→ **EXERCISE AIM**:
Write out nothing except the lines running from the one containing "nose: (208, 112)" to the last line of the data, exactly as they stand.

→ **ENTRIES PROVIDED**:
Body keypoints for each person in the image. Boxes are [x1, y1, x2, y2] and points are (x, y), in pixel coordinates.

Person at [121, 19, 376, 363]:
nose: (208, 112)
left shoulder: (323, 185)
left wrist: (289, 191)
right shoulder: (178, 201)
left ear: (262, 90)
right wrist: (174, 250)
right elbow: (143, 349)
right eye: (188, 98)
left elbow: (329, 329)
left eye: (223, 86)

→ **EXERCISE SOLUTION**:
nose: (208, 112)
left shoulder: (323, 185)
left wrist: (289, 191)
right shoulder: (178, 201)
left ear: (262, 90)
right wrist: (174, 250)
right elbow: (143, 349)
right eye: (188, 98)
left elbow: (329, 329)
left eye: (223, 86)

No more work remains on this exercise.